» **Problem requirements**
Write out the lines below, starting with the first one and ending with the line that contains "108L185 104L163 102L125", with both of those lines included. Leave the pictures out.

Rows from a segmentation dataset
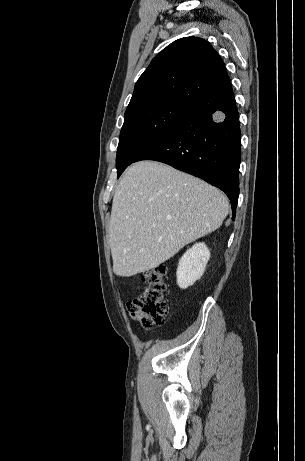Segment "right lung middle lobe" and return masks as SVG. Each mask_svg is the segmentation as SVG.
<instances>
[{
    "label": "right lung middle lobe",
    "mask_w": 305,
    "mask_h": 461,
    "mask_svg": "<svg viewBox=\"0 0 305 461\" xmlns=\"http://www.w3.org/2000/svg\"><path fill=\"white\" fill-rule=\"evenodd\" d=\"M188 108L185 104L163 102L125 114L117 148V173L164 137Z\"/></svg>",
    "instance_id": "dd1d6c3e"
}]
</instances>
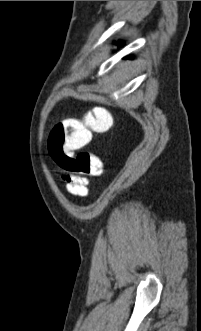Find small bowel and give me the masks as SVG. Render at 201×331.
<instances>
[{
  "label": "small bowel",
  "instance_id": "1",
  "mask_svg": "<svg viewBox=\"0 0 201 331\" xmlns=\"http://www.w3.org/2000/svg\"><path fill=\"white\" fill-rule=\"evenodd\" d=\"M66 183V190L74 196L85 197L88 194V180L74 174H66L63 176Z\"/></svg>",
  "mask_w": 201,
  "mask_h": 331
}]
</instances>
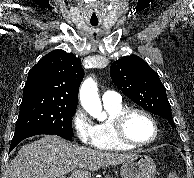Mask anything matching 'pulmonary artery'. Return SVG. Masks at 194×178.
Wrapping results in <instances>:
<instances>
[{
	"label": "pulmonary artery",
	"mask_w": 194,
	"mask_h": 178,
	"mask_svg": "<svg viewBox=\"0 0 194 178\" xmlns=\"http://www.w3.org/2000/svg\"><path fill=\"white\" fill-rule=\"evenodd\" d=\"M102 101L103 103H116V102H120L121 98L119 94L114 91H106L102 95Z\"/></svg>",
	"instance_id": "obj_1"
}]
</instances>
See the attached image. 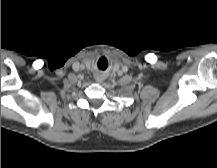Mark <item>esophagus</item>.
Masks as SVG:
<instances>
[{"instance_id": "esophagus-1", "label": "esophagus", "mask_w": 217, "mask_h": 168, "mask_svg": "<svg viewBox=\"0 0 217 168\" xmlns=\"http://www.w3.org/2000/svg\"><path fill=\"white\" fill-rule=\"evenodd\" d=\"M102 78H100V77H96V81L98 82V83H100V82H102Z\"/></svg>"}]
</instances>
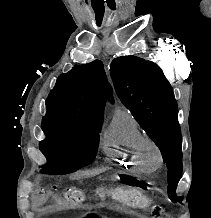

» **Correct answer**
Segment "right lung middle lobe" and return masks as SVG. Each mask_svg is the segmentation as SVG.
<instances>
[{
    "label": "right lung middle lobe",
    "mask_w": 305,
    "mask_h": 461,
    "mask_svg": "<svg viewBox=\"0 0 305 461\" xmlns=\"http://www.w3.org/2000/svg\"><path fill=\"white\" fill-rule=\"evenodd\" d=\"M188 108L185 104L163 102L125 114L117 148V173L164 137Z\"/></svg>",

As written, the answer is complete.